I agree with castaway5555, in that much--though certainly not all--pain associated with terminal illness is medically induced. As a former physician colleague once commented, in many cases, modern medical technology just guarantees that "patients will die sicker than they used to." But I don't see this as founding an argument for physician-assisted suicide. Rather, it is an indictment, not just of the medical community, but of the culture at large that has eaten of the Forbidden Fruit of modern technology and sees death as life's defeat, not its natural completion. When confronted by a serious illness, perhaps the first question to ask is not, "What do we do?" but rather, "What time is it?" or more specifically, "What time is it for THIS person?" Breast cancer in a 75 year-old woman with multiple comorbidities is not the same as breast cancer in a 25 year-old otherwise-healthy athlete who competes in marathons. We need to have serious discussions in our spiritual and religious communities about these issues, but I don't often see them happening outside of a crisis.

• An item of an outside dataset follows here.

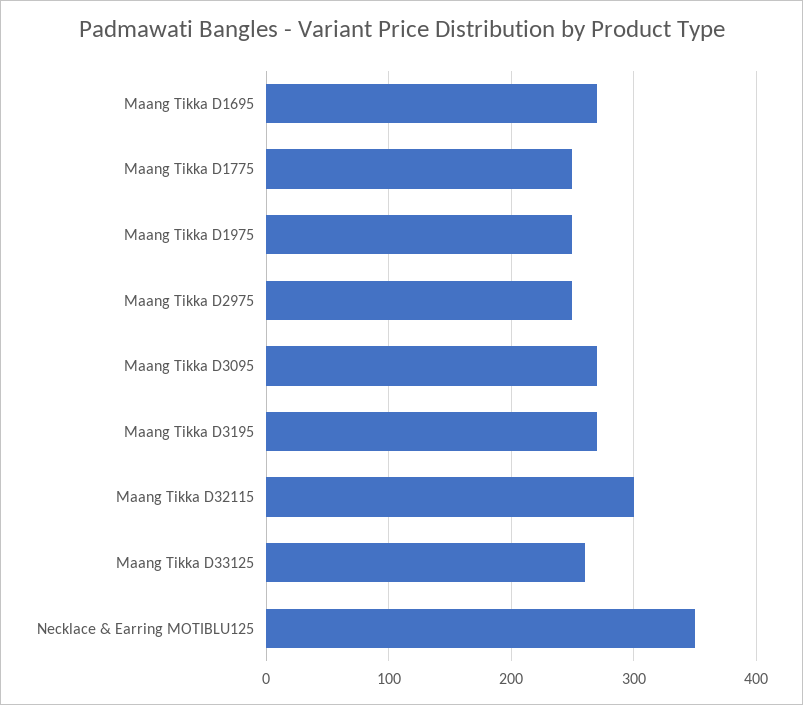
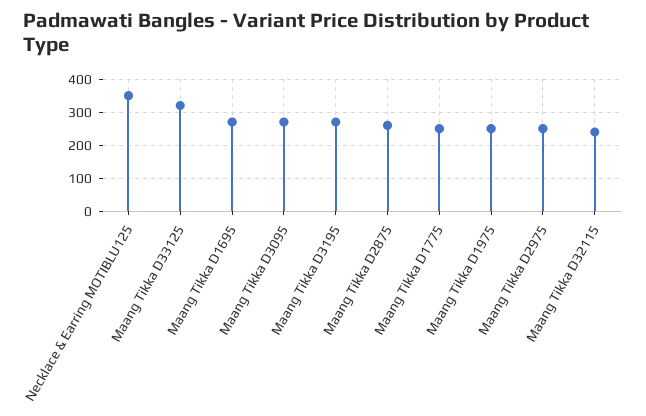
Maang Tikka D32115: 300 -> 240
Maang Tikka D33125: 260 -> 320
Maang Tikka D2875: none -> 260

One doesn't attempt to give swimming lessons to the drowning, but that's an apt analogy to what I see in too many situations today.

Chaplain Larry Hansen, BCC, CT
Portland, Oregon

End of life

What seems to be missing from a religious publication is to think "what does God want to have happen" in a myriad of end of life situations, ranging from excruciating pain, to debilitating loss of function and humanity from dementia, Alzheimers and the like, to people in decline in your neighborhood nursing home. This may be different from the desires of the person him/herself, family members who may face an emotional and financial ordeal, to the person's insurance company and fellow taxpayers, and to the general society which can be organized to treat human beings according to their profitability and expediency. Is "palliative care" really as great as these articles let on, and if so why isn't it better accepted? Is it just another term for being drugged out? Supposedly many people get approved for euthanasia and don't do it but want to have an out if things get unbearable. According to the articles, people prefer to have the doctor do it than do it themselves. Otherwise in an America of gun owners, what need is there for a doctor? Do we want doctors to kill people? Do we want a cumbersome and often inhumane death bureaucracy like the one he have to see who gets social security disability benefits? Do people in debilitated conditions still have good to do, as one article suggests? Are the real problems loneliness, isolation and lack of self worth aggravated by lack of a future in a society where people are supposed to be workers and consumers? Do treatable mental illnesses push people toward earlier death? Few of us have more than occasional anecdotes about what happened to friends, relatives and other church members, to deal with situations with emotional, moral and ethical turmoil that is hard to anticipate. In the Bible most people who reach old age are honored and vigorous and go to sleep with their ancestors without the kind of end of life issues we have today. So what does God want to have happen? These articles don't really say.